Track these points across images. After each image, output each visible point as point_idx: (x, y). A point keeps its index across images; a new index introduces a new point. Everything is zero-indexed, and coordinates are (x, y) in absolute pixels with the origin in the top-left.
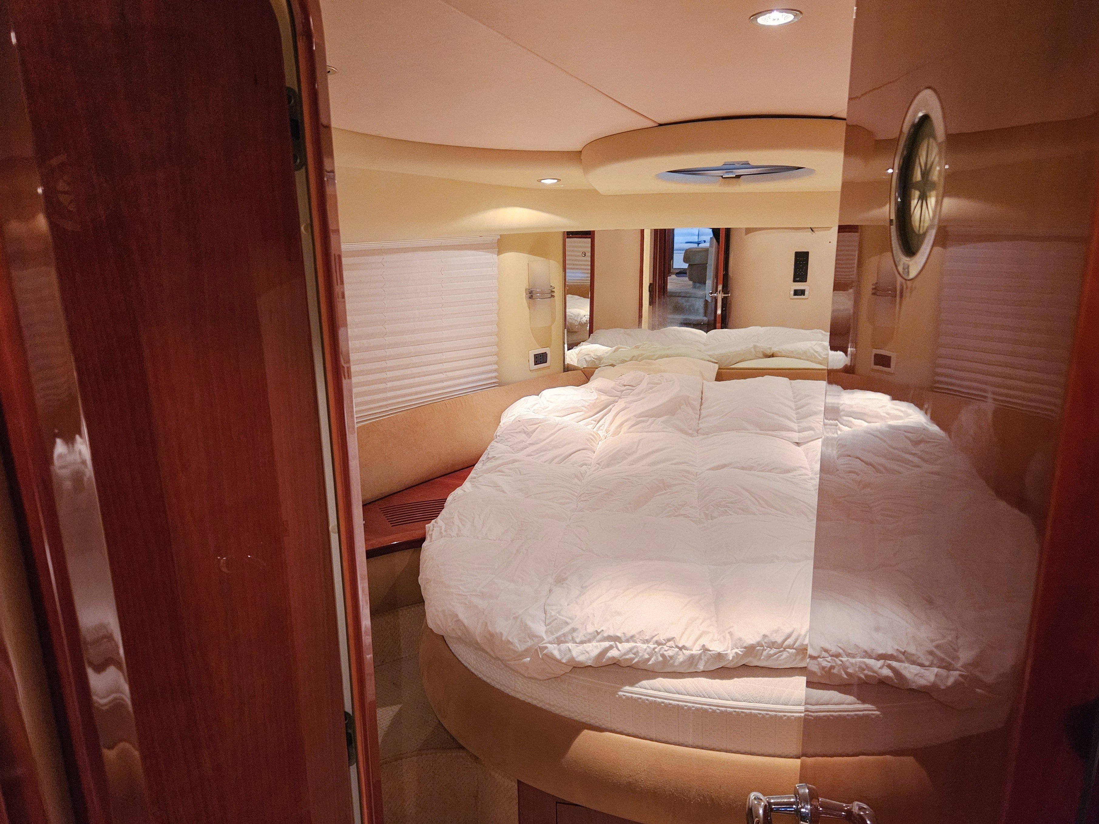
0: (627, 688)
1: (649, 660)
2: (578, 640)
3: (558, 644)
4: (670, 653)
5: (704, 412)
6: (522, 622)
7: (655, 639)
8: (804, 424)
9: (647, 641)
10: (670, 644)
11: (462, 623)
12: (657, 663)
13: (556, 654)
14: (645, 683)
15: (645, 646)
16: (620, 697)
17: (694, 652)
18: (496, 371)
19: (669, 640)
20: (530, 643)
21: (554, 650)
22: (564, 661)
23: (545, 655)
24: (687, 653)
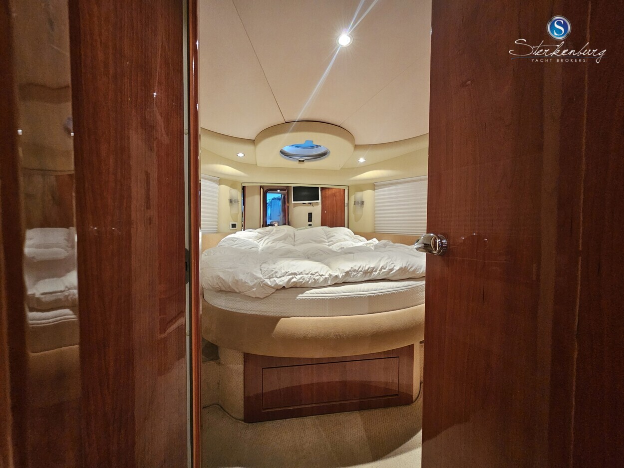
0: (300, 295)
1: (309, 281)
2: (278, 276)
3: (270, 279)
4: (317, 278)
5: (296, 239)
6: (251, 274)
7: (310, 273)
8: (329, 240)
9: (308, 274)
10: (316, 274)
11: (222, 279)
12: (312, 282)
13: (269, 283)
14: (307, 292)
15: (307, 276)
16: (297, 299)
17: (326, 276)
18: (217, 228)
19: (316, 273)
20: (256, 281)
21: (268, 282)
22: (273, 286)
23: (264, 284)
24: (324, 277)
# # # # # # #
> **Work task**:
Look above for the line with "10: (670, 644)" and the line with "23: (545, 655)". Write out those two lines and all the lines between them, exactly, and no others.

> **Result of the task**:
10: (670, 644)
11: (462, 623)
12: (657, 663)
13: (556, 654)
14: (645, 683)
15: (645, 646)
16: (620, 697)
17: (694, 652)
18: (496, 371)
19: (669, 640)
20: (530, 643)
21: (554, 650)
22: (564, 661)
23: (545, 655)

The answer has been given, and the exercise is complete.